2. What causes Earth’s climate change?
Current climate change is mainly caused by the “greenhouse effect”, where heat-trapping gases (water, carbon monoxide, carbon dioxide, methane, ozone and nitrous oxide) in the atmosphere cause an increase in global temperature. The effect occurs due to the atmosphere being almost completely permeable for solar short-wave radiation, but less transparent for the long-wave infrared radiation. The short-wave radiation is absorbed by the surface and emitted as infrared radiation, which then can be absorbed by the greenhouse gases. The gases then release the radiation once more towards space and towards the Earth’s surface. This effect traps part of the solar energy in between the atmosphere and the surface and contributes to an increase in global temperature.
Effectiveness of greenhouse gases
The intensity of the greenhouse effect depends on the atmosphere’s temperature and on the amount of greenhouse gases that the atmosphere contains. Without incorporating the effects of clouds, the largest portion of the greenhouse gases is made up of water vapor in the atmosphere with a percentage of 36 to 70%. Carbon dioxide contributes with 9 to 26%, methane with 4 to 9 % and tropospheric ozone with around 3 to 7% to the global greenhouse effect. It is not possible to assign exact percentages for the different greenhouse gases, because the absorption and emission bands of the gases overlap. Clouds also absorb and emit infrared radiation and thus affect the radiative properties of the atmosphere.
Greenhouse gases throughout history
Greenhouse gases have been around since the formation of Earth’s atmosphere.
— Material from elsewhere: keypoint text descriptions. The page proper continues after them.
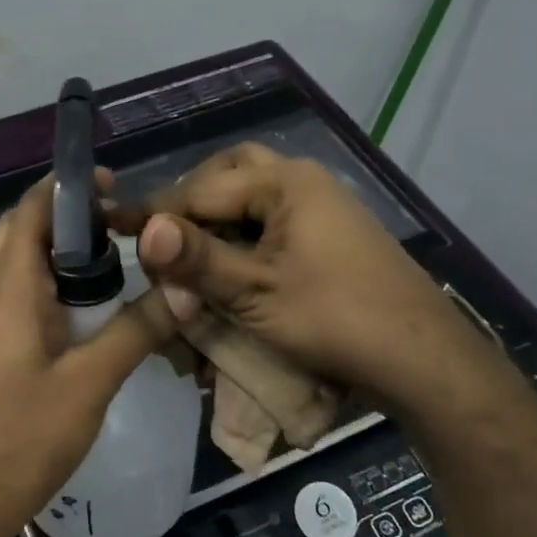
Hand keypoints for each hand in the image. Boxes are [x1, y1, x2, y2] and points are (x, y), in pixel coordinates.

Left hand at [0, 173, 172, 536]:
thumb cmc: (21, 438)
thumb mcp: (89, 383)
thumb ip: (137, 330)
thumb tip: (185, 287)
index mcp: (8, 288)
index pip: (31, 210)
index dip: (69, 189)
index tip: (117, 187)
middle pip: (26, 233)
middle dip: (73, 220)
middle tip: (128, 227)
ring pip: (24, 266)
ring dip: (66, 255)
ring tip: (121, 262)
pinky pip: (23, 297)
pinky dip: (57, 287)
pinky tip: (93, 313)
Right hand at [114, 143, 502, 414]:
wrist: (424, 360)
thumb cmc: (335, 319)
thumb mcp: (256, 292)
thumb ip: (198, 259)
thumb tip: (144, 229)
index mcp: (285, 183)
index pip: (200, 189)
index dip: (154, 213)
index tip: (112, 226)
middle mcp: (304, 183)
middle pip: (229, 176)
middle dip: (190, 204)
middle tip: (161, 238)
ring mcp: (322, 209)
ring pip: (252, 199)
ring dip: (217, 221)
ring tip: (190, 256)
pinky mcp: (330, 238)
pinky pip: (273, 223)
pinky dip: (244, 240)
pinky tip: (230, 269)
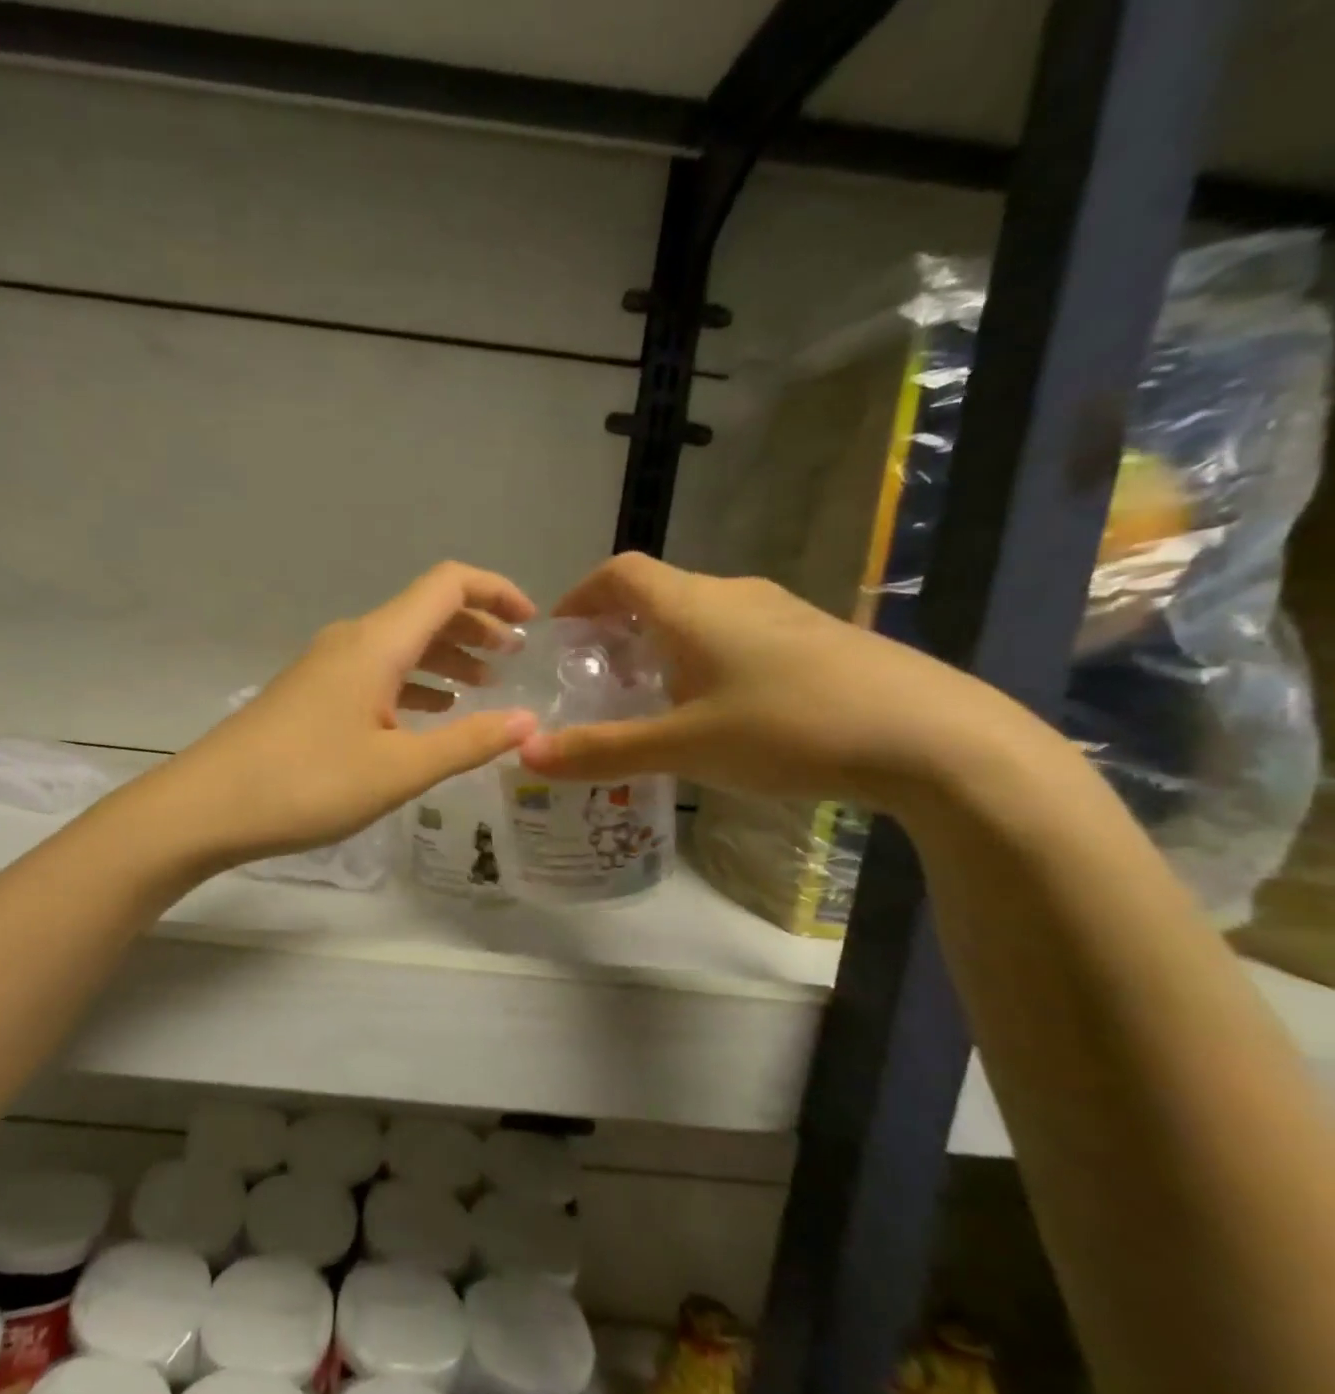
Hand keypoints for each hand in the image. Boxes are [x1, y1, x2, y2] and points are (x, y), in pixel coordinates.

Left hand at [162, 562, 539, 866]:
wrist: (207, 805)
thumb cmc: (308, 783)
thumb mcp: (399, 769)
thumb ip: (467, 742)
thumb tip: (527, 722)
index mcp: (377, 642)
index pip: (447, 584)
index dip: (496, 590)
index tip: (533, 623)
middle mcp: (352, 640)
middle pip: (425, 612)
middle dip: (477, 628)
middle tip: (516, 661)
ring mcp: (326, 666)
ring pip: (400, 645)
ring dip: (445, 657)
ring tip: (484, 688)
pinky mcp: (311, 694)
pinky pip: (376, 672)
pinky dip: (413, 682)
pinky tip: (429, 714)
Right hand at [517, 554, 1039, 813]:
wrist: (933, 737)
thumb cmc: (789, 728)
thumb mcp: (685, 747)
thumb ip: (604, 750)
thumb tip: (527, 755)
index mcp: (693, 605)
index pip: (620, 573)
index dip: (581, 595)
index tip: (560, 635)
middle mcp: (734, 595)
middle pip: (659, 592)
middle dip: (617, 627)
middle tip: (597, 678)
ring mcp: (782, 613)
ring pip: (701, 615)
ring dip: (663, 645)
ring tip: (650, 698)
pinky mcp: (817, 639)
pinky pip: (739, 635)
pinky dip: (705, 658)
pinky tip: (718, 710)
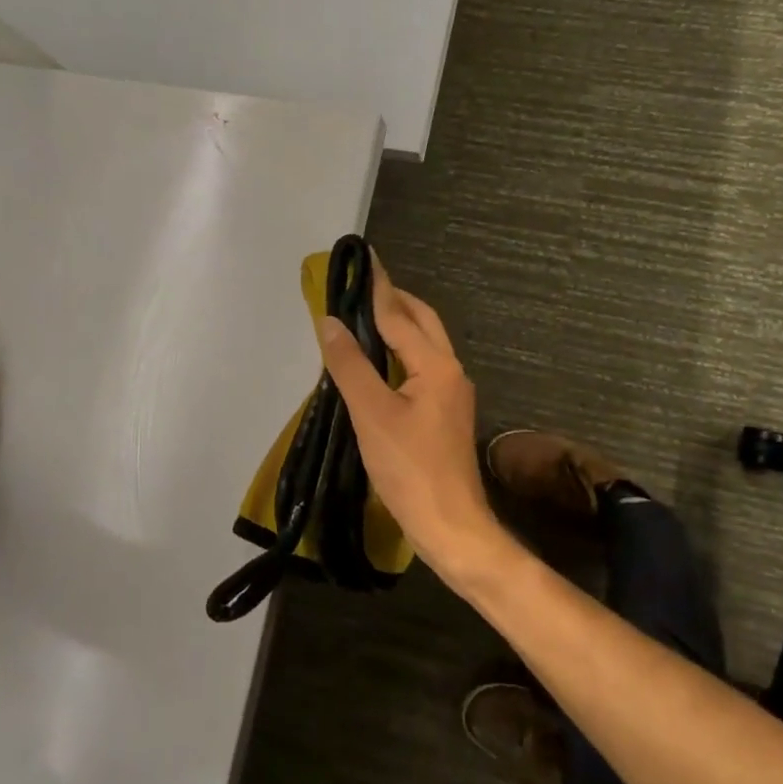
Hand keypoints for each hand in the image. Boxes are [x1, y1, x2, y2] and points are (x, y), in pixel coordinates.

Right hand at [317, 258, 506, 585]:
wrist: (451, 525)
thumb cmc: (410, 469)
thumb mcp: (372, 414)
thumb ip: (350, 365)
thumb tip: (329, 321)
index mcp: (436, 365)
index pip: (400, 315)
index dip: (378, 287)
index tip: (365, 258)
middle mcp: (451, 370)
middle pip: (422, 322)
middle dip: (395, 300)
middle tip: (363, 286)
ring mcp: (453, 393)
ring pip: (426, 345)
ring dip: (399, 325)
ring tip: (366, 316)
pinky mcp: (446, 413)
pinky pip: (423, 366)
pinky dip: (402, 351)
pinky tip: (380, 362)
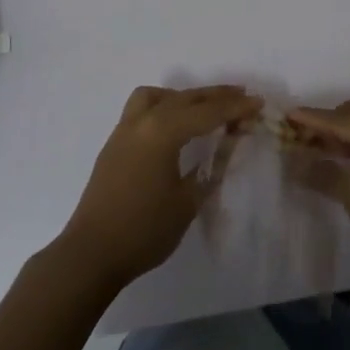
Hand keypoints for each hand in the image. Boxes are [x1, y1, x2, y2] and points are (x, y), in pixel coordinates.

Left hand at [58, 85, 259, 289]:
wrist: (91, 254)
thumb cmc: (144, 230)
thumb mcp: (187, 201)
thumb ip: (212, 167)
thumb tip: (230, 144)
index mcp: (162, 132)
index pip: (207, 112)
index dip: (235, 108)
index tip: (259, 104)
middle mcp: (142, 122)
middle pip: (184, 98)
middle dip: (215, 96)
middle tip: (243, 97)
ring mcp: (124, 131)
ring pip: (157, 97)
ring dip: (183, 97)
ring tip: (204, 108)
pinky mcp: (114, 144)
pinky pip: (142, 110)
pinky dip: (164, 107)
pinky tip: (175, 126)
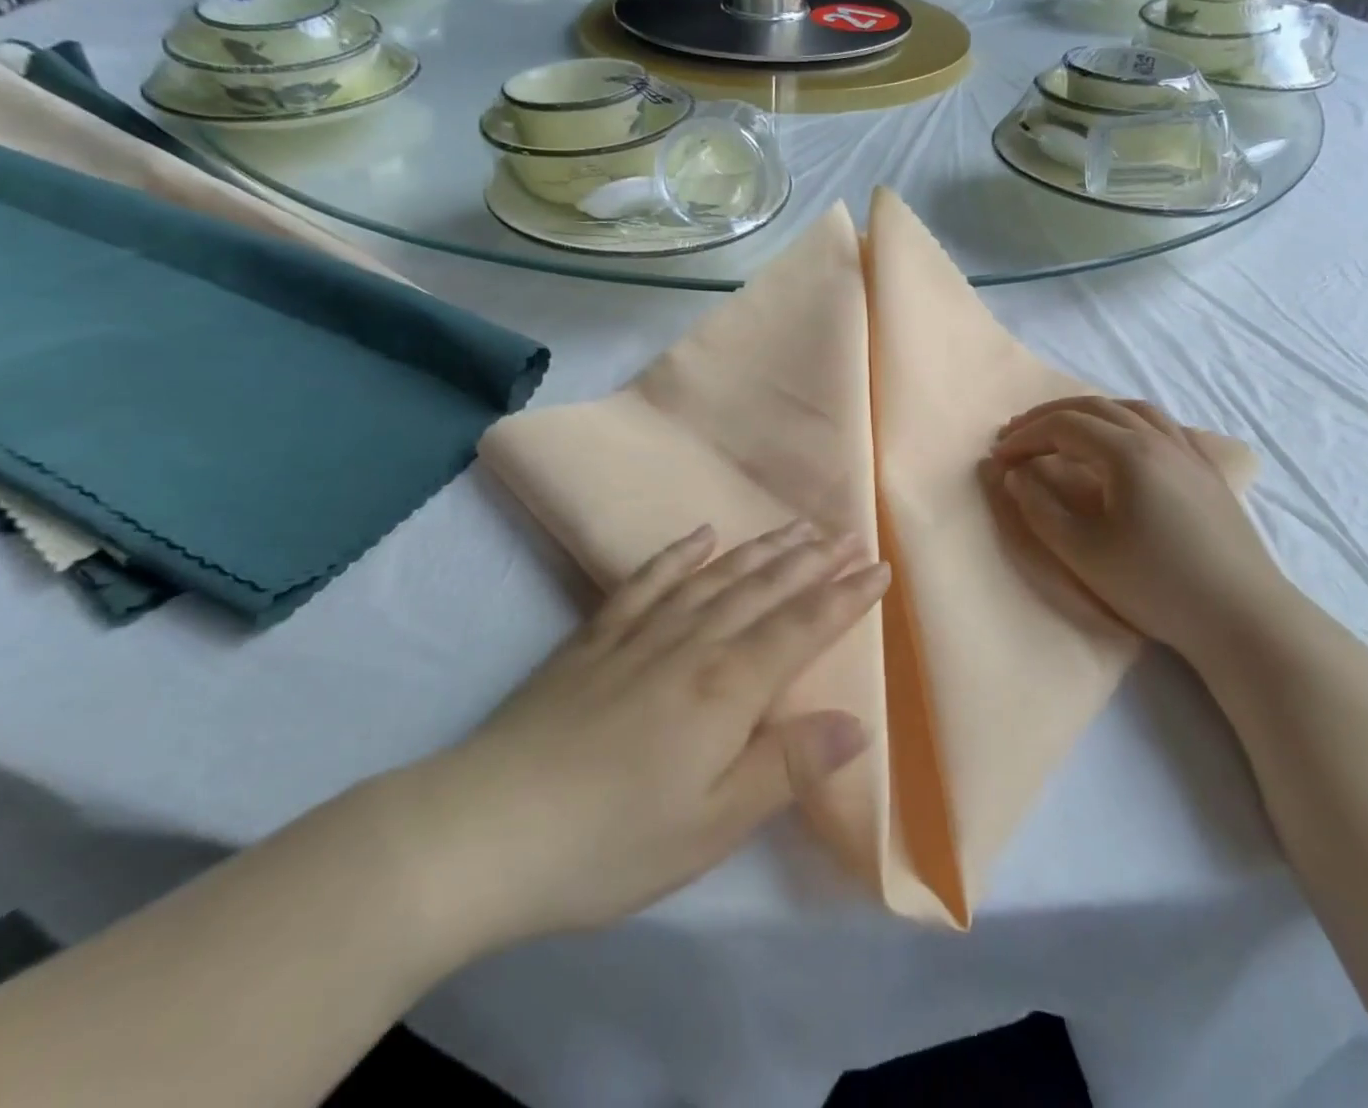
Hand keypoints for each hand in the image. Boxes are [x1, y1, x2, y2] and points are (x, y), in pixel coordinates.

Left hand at [380, 522, 887, 958]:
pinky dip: (678, 554)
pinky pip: (647, 581)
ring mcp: (640, 634)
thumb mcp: (713, 824)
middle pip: (764, 590)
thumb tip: (856, 723)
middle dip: (812, 561)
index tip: (880, 568)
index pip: (802, 628)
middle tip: (847, 532)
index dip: (845, 597)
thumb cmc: (612, 840)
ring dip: (760, 550)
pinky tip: (700, 537)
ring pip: (716, 577)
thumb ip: (787, 767)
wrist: (488, 827)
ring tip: (794, 527)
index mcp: (727, 688)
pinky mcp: (596, 638)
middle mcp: (692, 644)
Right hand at [987, 397, 1289, 663]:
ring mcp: (1189, 452)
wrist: (1241, 617)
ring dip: (1089, 412)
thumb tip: (1014, 475)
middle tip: (1016, 434)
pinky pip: (1163, 425)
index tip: (998, 458)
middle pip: (1095, 407)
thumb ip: (1039, 508)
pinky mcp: (1208, 471)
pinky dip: (1128, 420)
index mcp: (1128, 453)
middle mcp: (1160, 439)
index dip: (1025, 437)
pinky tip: (1124, 439)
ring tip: (1063, 429)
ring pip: (1132, 409)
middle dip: (1049, 417)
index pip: (1064, 426)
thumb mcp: (1082, 552)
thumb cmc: (1155, 585)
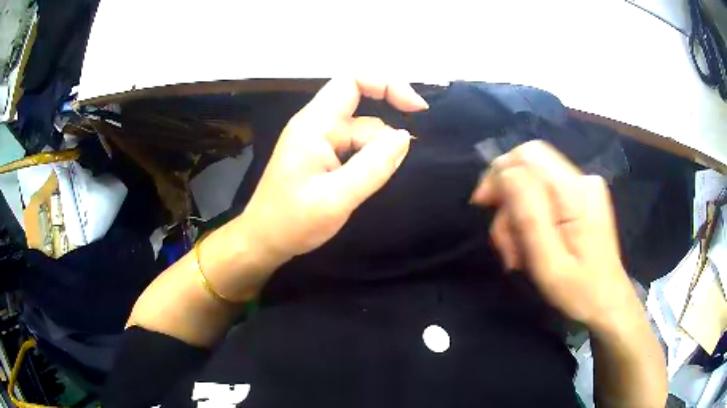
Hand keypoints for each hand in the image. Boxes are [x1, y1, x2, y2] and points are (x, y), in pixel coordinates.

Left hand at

These naturally arising greenhouse gases add to a comfortable global mean temperature of +15°C and contributed to evolution of life as we know it. Without an atmosphere, Earth would be a much colder place, with a mean temperature of around -18°C. Since the industrial revolution, however, the anthropogenic input of greenhouse gases into the atmosphere has increased significantly. Anthropogenic influences, like the burning of fossil fuels, deforestation, production of cements and agriculture emit long-lived greenhouse gases (carbon dioxide, methane and nitrous oxide) as well as tropospheric ozone, which amplify the greenhouse effect. Measurements of CO2 from the Mauna Loa observatory show that the concentrations have increased from about 313 parts per million (ppm) in 1960 to 400 ppm in May 9, 2013 (figure 1). The global concentration of greenhouse gases has increased constantly since.